Uses large language models hosted by Volcano Engine, ready to use out of the box.

  • Supports multiple models such as Doubao, Claude, and GLM
  • No additional service deployment required
  • Automatic cloud scaling

CustomLLM (Custom Backend)

Volcano Engine invokes the developer’s custom service to obtain LLM responses.

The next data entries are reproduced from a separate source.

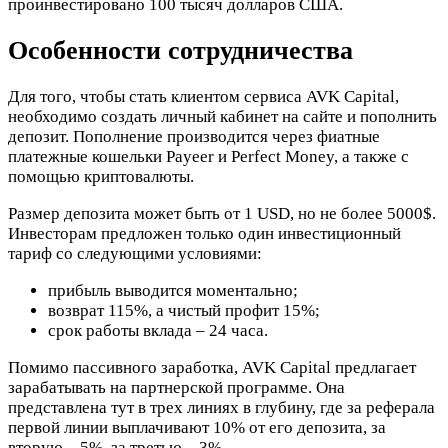
проинвестировано 100 тысяч долларов США.
Особенности сотрудничества
Для того, чтобы стать клиентом сервиса AVK Capital,
необходимо создать личный кабинет на сайте и пополнить
депозит. Пополнение производится через фиатные
платежные кошельки Payeer и Perfect Money, а также с
помощью криптовалюты.
Размер депозита может быть от 1 USD, но не более 5000$.
Инвесторам предложен только один инвестиционный
тариф со следующими условиями:
прибыль выводится моментально;
возврат 115%, а чистый профит 15%;
срок работы вклада – 24 часа.
Помимо пассивного заработка, AVK Capital предлагает
зарабатывать на партнерской программе. Она
представлена тут в трех линиях в глубину, где за реферала
первой линии выплачивают 10% от его депозита, за
вторую – 5%, за третью – 3%.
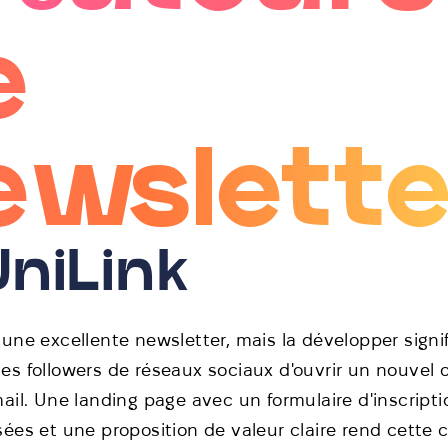
e
ewslette
UniLink
 une excellente newsletter, mais la développer signi
es followers de réseaux sociaux d'ouvrir un nouvel 
ail. Une landing page avec un formulaire d'inscripti
sées et une proposition de valeur claire rend cette 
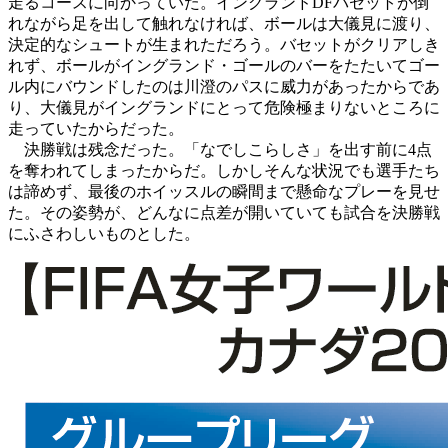
走るコースに向かっていた。イングランドDFバセットが倒
れながら足を出して触れなければ、ボールは大儀見に渡り、
決定的なシュートが生まれただろう。バセットがクリアしき
れず、ボールがイングランド・ゴールのバーをたたいてゴー
ル内にバウンドしたのは川澄のパスに威力があったからであ
り、大儀見がイングランドにとって危険極まりないところに
走っていたからだった。
決勝戦は残念だった。「なでしこらしさ」を出す前に4点
を奪われてしまったからだ。しかしそんな状況でも選手たち
は諦めず、最後のホイッスルの瞬間まで懸命なプレーを見せ
た。その姿勢が、どんなに点差が開いていても試合を決勝戦
にふさわしいものとした。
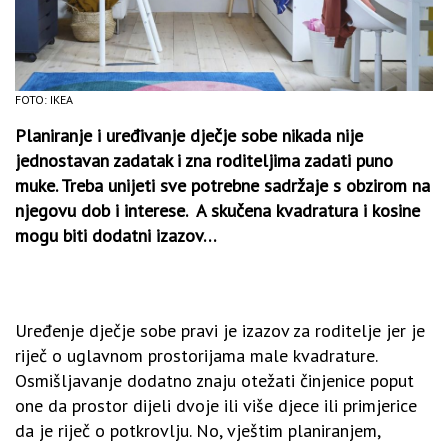
FOTO: IKEA
Planiranje i uređivanje dječje sobe nikada nije
jednostavan zadatak i zna roditeljima zadati puno
muke. Treba unijeti sve potrebne sadržaje s obzirom na
njegovu dob i interese. A skučena kvadratura i kosine
mogu biti dodatni izazov…
Uređenje dječje sobe pravi je izazov za roditelje jer je
riječ o uglavnom prostorijama male kvadrature.
Osmišljavanje dodatno znaju otežati činjenice poput
one da prostor dijeli dvoje ili više djece ili primjerice
da je riječ o potkrovlju. No, vještim planiranjem,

  • Can integrate with any LLM (OpenAI, Qwen, local models, etc.)
  • Full control over conversation logic
  • Supports agent architectures and tool invocation
  • Can integrate private knowledge bases

The EMQX MCP AI voice assistant uses the CustomLLM mode to enable MCP tool invocation.

Extended Capabilities

Volcano Engine Speech Services also provide the following extended features:

CapabilityDescription
Intelligent InterruptionFull-duplex communication; users can interrupt the AI at any time for more natural interaction
Visual UnderstandingSupports image and video input, enabling AI to “see” and understand visual content
Function CallingAllows the LLM to identify user intent and invoke external functions
MCP Protocol SupportStandardized access to external tool ecosystems
Real-Time SubtitlesReturns ASR results and LLM responses in real time
Context ManagementSupports short-term and long-term memory (via vector databases)

For detailed feature descriptions, see the Volcano Engine Real-Time Conversational AI Documentation.

Pricing

Volcano Engine Speech Services are billed based on usage. Each billing item includes a free trial quota. For details, see Conversational AI Real-Time Pricing.